Summary Azoles are antifungal agents widely-used in clinical applications and agriculture. Despite evident exposures in humans, the developmental health risks associated with azole exposures during pregnancy remains undefined. In vertebrate models, azoles cause developmental toxicity, including a spectrum of congenital malformations. While the mechanisms are unresolved, azoles induce changes in the embryo that resemble excess bioavailability of all-trans retinoic acid (RA) due to similarities in adverse morphological and molecular phenotypes. In a spatiotemporal-dependent manner, RA regulates the transcription of hundreds of genes, several with known essential functions for embryonic development. Many environmental chemicals are suspected to cause developmental toxicity by disrupting RA signaling at different points in the pathway. As we transition towards alternative, animal-free approaches for developmental toxicity testing, delineating toxicological mechanisms associated with perturbations in key signaling pathways such as RA is warranted to establish appropriate in vitro and in silico testing models for identifying chemical hazards. In this project, we propose to leverage alternative models for developmental toxicity testing: rat whole embryo culture (WEC; Aim 1), zebrafish (Zf; Aim 2) embryo, and human embryonic stem cell (hESC; Aim 3) models and innovative molecular tools (e.g., single-cell RNA sequencing, CRISPR-Cas9), to investigate mechanisms linked with azole-induced developmental toxicity during a predefined susceptible window in embryogenesis (early organogenesis). We will determine conserved molecular, cellular, and morphological changes due to azole exposure and functional targets with roles in cell proliferation, differentiation and patterning. Results will be used to delineate an adverse outcome pathway (AOP) of azole-induced developmental toxicity. Finally, our study will be one of the first investigations to implement single-cell transcriptomics and multi-gene editing to link chemical exposures to adverse developmental outcomes on molecular, cellular and organism levels.

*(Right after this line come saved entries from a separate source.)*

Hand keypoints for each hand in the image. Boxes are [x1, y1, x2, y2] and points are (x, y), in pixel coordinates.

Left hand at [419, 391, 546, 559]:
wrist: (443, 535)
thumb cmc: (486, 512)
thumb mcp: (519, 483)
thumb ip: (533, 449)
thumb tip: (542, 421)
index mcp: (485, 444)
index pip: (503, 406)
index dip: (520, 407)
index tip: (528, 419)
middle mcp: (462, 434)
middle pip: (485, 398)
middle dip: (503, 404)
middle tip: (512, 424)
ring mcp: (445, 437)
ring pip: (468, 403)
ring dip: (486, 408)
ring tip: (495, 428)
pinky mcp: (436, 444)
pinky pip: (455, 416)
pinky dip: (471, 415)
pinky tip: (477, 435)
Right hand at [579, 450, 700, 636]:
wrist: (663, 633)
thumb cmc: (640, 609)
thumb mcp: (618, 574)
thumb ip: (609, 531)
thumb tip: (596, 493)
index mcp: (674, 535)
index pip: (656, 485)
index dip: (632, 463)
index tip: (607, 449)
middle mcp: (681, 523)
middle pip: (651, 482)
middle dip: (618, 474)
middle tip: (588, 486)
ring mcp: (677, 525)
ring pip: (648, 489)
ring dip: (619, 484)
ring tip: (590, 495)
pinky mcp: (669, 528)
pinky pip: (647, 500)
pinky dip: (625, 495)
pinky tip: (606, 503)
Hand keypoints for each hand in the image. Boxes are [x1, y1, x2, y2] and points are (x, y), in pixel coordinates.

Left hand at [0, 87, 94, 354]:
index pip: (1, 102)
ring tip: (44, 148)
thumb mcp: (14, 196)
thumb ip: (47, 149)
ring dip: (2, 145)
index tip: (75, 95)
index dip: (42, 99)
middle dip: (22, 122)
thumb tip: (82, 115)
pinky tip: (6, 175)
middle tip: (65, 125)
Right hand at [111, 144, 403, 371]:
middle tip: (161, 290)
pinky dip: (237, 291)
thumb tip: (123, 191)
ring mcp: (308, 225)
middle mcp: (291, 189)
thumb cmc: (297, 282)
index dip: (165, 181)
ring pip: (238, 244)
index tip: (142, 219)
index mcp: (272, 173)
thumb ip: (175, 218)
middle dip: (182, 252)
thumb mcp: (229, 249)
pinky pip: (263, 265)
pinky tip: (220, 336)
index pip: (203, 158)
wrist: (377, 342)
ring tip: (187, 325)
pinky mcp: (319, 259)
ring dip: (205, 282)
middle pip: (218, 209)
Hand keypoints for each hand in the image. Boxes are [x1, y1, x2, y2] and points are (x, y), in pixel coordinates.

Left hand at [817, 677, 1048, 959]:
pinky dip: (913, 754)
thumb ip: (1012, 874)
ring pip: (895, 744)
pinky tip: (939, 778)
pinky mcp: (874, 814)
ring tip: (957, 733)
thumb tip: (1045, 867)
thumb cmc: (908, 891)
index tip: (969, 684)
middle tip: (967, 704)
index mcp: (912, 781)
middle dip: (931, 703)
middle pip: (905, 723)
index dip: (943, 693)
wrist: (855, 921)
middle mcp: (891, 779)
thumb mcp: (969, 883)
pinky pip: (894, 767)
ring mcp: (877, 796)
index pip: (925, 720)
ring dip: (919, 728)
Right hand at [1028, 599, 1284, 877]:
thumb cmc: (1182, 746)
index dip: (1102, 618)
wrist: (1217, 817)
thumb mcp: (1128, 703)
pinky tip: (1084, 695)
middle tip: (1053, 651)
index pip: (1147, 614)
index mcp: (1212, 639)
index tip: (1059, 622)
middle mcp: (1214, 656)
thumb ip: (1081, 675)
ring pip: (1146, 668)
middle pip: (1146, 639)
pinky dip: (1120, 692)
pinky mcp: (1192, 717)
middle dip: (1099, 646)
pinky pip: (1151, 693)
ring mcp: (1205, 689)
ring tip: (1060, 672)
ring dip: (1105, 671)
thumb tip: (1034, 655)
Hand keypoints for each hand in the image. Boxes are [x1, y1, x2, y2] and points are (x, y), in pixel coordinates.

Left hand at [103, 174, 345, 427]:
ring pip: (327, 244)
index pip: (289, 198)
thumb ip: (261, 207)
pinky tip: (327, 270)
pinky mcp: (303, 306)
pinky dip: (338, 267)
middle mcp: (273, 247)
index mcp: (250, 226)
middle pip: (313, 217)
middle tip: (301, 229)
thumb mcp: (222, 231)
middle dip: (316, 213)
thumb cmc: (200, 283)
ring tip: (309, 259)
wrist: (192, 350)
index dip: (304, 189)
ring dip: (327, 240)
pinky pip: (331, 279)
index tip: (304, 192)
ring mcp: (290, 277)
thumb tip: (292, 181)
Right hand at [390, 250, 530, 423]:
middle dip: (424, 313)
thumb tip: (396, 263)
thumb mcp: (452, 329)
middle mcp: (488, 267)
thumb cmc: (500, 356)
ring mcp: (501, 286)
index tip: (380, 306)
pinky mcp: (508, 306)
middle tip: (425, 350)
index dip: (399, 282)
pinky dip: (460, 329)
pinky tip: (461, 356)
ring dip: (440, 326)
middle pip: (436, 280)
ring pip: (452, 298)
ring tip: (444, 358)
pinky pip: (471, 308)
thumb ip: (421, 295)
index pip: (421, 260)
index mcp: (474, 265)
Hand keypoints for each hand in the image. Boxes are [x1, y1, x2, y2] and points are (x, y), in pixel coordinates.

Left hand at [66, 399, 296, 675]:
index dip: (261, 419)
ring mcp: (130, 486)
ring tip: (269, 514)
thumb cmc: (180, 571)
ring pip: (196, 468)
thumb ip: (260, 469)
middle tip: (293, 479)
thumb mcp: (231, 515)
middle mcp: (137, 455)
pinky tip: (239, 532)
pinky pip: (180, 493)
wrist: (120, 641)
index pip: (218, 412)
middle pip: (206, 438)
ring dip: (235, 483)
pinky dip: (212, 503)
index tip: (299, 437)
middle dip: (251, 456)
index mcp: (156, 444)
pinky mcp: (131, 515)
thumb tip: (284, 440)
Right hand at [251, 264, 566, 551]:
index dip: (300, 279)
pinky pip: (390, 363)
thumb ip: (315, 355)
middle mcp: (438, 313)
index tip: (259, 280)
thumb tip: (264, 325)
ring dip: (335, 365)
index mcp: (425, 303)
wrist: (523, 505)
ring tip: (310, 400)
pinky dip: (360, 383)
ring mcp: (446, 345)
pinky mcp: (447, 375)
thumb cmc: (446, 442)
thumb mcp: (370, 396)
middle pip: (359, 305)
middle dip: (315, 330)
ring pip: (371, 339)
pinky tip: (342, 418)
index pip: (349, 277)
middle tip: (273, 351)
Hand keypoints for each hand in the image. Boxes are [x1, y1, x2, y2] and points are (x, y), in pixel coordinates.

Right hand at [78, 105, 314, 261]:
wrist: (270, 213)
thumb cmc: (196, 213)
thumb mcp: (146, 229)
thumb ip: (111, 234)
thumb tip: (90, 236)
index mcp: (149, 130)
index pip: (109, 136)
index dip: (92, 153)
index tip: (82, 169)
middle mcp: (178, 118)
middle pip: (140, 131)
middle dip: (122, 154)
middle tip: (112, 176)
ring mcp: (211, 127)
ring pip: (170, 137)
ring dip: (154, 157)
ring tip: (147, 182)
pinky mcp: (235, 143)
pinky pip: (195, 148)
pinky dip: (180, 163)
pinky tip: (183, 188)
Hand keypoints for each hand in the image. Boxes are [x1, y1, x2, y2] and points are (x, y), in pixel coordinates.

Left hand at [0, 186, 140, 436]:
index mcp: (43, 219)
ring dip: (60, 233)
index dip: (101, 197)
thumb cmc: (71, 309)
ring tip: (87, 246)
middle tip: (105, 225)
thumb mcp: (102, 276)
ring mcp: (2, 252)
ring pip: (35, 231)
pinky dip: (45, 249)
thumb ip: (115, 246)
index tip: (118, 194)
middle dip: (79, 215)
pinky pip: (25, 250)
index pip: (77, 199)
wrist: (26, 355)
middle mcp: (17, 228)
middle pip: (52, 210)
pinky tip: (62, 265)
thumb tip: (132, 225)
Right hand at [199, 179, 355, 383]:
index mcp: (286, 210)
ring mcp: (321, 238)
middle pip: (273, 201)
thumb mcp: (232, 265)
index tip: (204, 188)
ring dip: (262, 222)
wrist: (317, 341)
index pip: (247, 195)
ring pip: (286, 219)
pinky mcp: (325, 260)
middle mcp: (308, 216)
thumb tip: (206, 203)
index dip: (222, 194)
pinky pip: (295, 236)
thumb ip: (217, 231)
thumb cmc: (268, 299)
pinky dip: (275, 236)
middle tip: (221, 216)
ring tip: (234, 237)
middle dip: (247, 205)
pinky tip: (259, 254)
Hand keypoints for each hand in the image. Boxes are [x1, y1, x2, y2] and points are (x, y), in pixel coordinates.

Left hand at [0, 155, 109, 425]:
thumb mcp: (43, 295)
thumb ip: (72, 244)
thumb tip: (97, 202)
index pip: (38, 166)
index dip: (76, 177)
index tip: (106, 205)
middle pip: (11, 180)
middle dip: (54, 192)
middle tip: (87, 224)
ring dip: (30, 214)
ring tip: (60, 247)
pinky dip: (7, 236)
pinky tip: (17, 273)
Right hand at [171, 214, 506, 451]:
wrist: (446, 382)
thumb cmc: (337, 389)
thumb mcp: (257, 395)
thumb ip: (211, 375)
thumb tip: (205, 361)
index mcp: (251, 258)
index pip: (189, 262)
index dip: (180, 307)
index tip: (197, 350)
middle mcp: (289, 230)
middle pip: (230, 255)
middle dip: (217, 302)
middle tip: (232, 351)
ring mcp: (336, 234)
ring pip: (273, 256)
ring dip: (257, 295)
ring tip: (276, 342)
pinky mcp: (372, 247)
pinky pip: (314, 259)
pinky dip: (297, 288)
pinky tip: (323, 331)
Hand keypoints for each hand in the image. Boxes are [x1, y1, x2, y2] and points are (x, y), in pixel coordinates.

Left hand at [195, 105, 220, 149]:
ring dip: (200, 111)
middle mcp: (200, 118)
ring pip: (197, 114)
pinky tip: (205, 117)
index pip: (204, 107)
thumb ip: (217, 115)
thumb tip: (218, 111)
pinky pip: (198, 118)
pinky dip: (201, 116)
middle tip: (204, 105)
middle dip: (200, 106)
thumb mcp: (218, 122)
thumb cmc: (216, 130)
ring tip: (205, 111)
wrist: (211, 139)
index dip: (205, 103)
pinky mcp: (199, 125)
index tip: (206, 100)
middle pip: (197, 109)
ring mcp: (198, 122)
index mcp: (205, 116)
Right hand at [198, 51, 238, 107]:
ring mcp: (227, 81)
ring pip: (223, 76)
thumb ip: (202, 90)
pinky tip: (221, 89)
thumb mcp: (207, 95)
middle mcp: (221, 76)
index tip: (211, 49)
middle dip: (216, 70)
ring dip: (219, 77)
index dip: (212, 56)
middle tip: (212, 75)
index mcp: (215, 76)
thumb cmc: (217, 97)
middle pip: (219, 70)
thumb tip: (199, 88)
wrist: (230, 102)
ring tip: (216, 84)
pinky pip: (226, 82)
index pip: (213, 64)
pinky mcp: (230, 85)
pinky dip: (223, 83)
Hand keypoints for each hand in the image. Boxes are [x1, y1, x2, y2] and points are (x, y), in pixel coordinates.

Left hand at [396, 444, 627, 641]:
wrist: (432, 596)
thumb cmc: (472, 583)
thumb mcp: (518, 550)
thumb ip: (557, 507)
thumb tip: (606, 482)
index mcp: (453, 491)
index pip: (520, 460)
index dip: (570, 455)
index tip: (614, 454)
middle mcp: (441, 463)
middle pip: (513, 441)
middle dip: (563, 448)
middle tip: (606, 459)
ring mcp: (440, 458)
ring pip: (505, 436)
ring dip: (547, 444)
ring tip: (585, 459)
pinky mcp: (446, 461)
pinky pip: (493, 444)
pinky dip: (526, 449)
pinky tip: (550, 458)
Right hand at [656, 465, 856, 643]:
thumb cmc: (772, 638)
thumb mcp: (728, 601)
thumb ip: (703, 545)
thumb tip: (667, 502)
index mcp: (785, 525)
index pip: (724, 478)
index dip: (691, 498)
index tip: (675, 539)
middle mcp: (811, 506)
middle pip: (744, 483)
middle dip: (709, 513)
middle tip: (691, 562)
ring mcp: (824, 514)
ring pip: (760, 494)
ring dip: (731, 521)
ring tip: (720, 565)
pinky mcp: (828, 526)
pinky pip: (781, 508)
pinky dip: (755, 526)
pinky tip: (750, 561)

概括 唑类是广泛用于临床应用和农业的抗真菌剂。尽管有明显的暴露 对于人类来说，与怀孕期间接触唑类相关的发育健康风险仍不清楚。 在脊椎动物模型中，唑类会引起发育毒性，包括一系列先天畸形。 虽然机制尚未解决，但唑类药物会引起胚胎发生类似过量的变化。 由于不良形态和分子的相似性，全反式视黄酸（RA）的生物利用度 表型。 RA 以时空依赖性方式调节数百个基因的转录， 一些已知的胚胎发育必需功能。许多环境化学品 怀疑通过破坏途径中不同点的 RA 信号传导而引起发育毒性。正如我们 向替代的、无动物的发育毒性测试方法过渡，描述 与关键信号通路（如 RA）扰动相关的毒理学机制有必要 建立适当的体外和计算机测试模型来识别化学危害。在这个项目中，我们 提议利用替代模型进行发育毒性测试：大鼠全胚胎培养（WEC；目的 1）、斑马鱼（Zf；Aim 2）胚胎和人类胚胎干细胞（hESC；Aim 3）模型和创新 分子工具（例如单细胞 RNA 测序、CRISPR-Cas9），以研究与 在胚胎发生的预定易感窗口期间（早期），唑类诱导的发育毒性 器官发生）。我们将确定唑类引起的保守分子、细胞和形态变化 暴露和在细胞增殖、分化和模式化中发挥作用的功能靶标。结果将是 用于描述唑类诱导的发育毒性的不良结果途径（AOP）。最后，我们的 该研究将是首批实施单细胞转录组学和多基因编辑的研究之一 将化学物质暴露与分子、细胞和生物体水平上的不良发育结果联系起来。